Wednesday, April 25, 2012

Hidden Costs of the Foreclosure Crisis


Even though statistics indicate that foreclosure activity has slowed, it is anticipated that the foreclosure crisis is only halfway over. The Center for Responsible Lending expects that there will be 3 to 5 million more foreclosures in the next couple of years. This drawn out foreclosure crisis has long lasting effects for families that lose their homes as well as the communities in which they reside.

To comprehend the severity of the ongoing foreclosure crisis, check out these stats: In 2003, one out of very 38 homeowners was seriously delinquent (90 days or more past due on their mortgage payments) or in foreclosure. Today, that number is one out of ten.

Some repercussions of the foreclosure crisis are easily visible. The displacement of families, crime issues as properties go vacant, shattered credit scores, falling home prices, and the loss of equity can all be seen and felt. Other consequences are less immediately obvious but have lasting impact.

Bruce Lesley, president of First Focus, an advocacy group for children and families, said, “The bad thing about this recession: It’s been long and deep. One of the interesting things is that it has given people time to look at the secondary effects of things.”

The effects are devastating for children. Eight million children, or one in ten children, will be directly affected by the foreclosure crisis before it is over. This includes children of homeowners as well as children of renters evicted due to a foreclosure.

Julia Isaacs, of the Brookings Institution, called children the “invisible victims” of the foreclosure crisis. In addition to the emotional trauma of leaving home, there are implications in educational development as well. Lesley says, “Dislocation is like missing a whole month of school.” When children are dislocated, the chances of being held back or dropping out increase dramatically.

Foreclosure also has negative health impacts on children and families. Nutrition is often sacrificed when a family is cash- strapped and visits to the doctor are less frequent. There is also a correlation between the increase in foreclosures and increase in medical visits for mental health, preventable conditions, and stress- related complaints. It is estimated that 2.82 million foreclosures in 2009 led to 4.18 million additional non-elective hospital and ER visits among those aged less than 65. These ER visits cost an average of $2,521 per visit, which makes a total of $10.5 billion spent on additional visits in 2009 alone.

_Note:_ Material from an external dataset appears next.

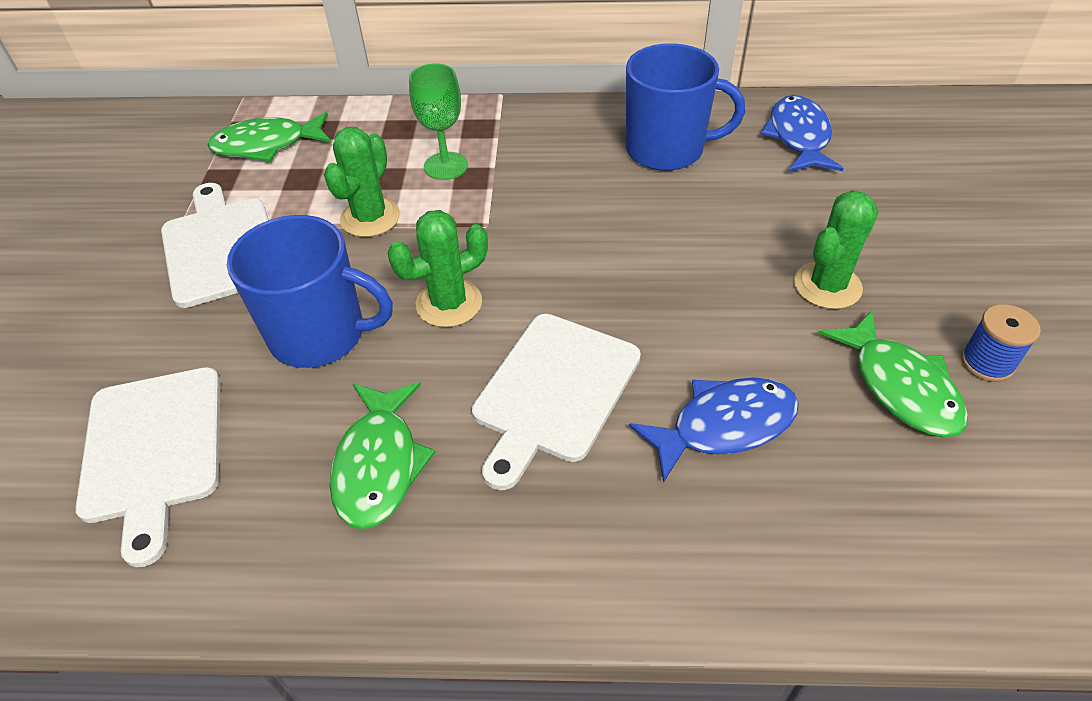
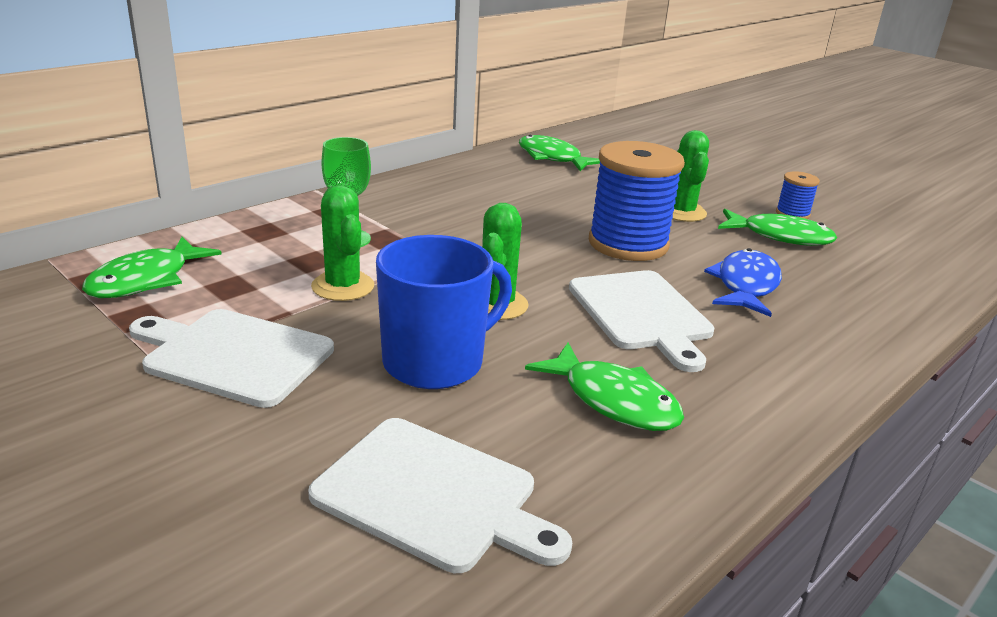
camera: 50 degrees left, 20 degrees down
blue mug [626,43,745,171] -> none
blue fish [761,95,844,172] -> green fish [519,135,600,171]
none -> blue spool [589,141,685,261]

Finally, the foreclosure crisis has affected many communities. James Brooks from the National League of Cities says that the loss of property tax revenue due to foreclosures has lead to cuts in services, such as swimming pools and senior centers. Budget cuts have also resulted in less community policing. At the same time, vacant foreclosure properties are destabilizing neighborhoods and vacant buildings can be a magnet for crime.

While it is easy to see the immediate impact of foreclosure, these are lasting impacts that will have repercussions on children, families, and communities for years.

For more information, read Amy Hoak’s article “Three Hidden Costs of the Foreclosure Crisis.” 

Monday, April 23, 2012

The Generational Wealth Gap

If you graduated from college in the last few years, then you know how tough the job market is. Young adults have been among the hardest hit by the Great Recession. This generation, commonly referred to as “millenials,” have faced one of the worst job markets since the Great Depression. Many struggling graduates have been forced to take part- time jobs or jobs with uncertain futures. As a result, their ability to build wealth has diminished.

In recent years, there has also been a large increase in "boomerang kids" or young adults who live at home. Many are forced to live at home out of financial necessity. According to Pew Research Center as many as 3 in 10 young adults now live at home. In 1980, only 11% of young adults lived at home. Now, nearly 30% of 24 to 34 year old adults live at home.

All of these factors have contributed to the generational wealth gap: older Americans continue to gain wealth while the net worth of younger Americans is decreasing, which David Francis writes about in his article, “The Far- Reaching Effects of the Generational Wealth Gap.”

The Pew Social and Demographic Trends Report found that the average net worth of people under age 35 decreased from $11,521 in 1984 to $3,362 in 2009, a 68% drop. Compare that to an increase of 42% in average net worth among people 65 and older during the same time.

Paul Taylor, executive vice president of the Pew Research Center, says that the inability of young people to build wealth has resulted in a nationwide case of arrested development. Young adults who cannot find work are returning home and opting not to get married. “These are patterns that are decades in the making and they were accelerated by the bad economy,” Taylor says.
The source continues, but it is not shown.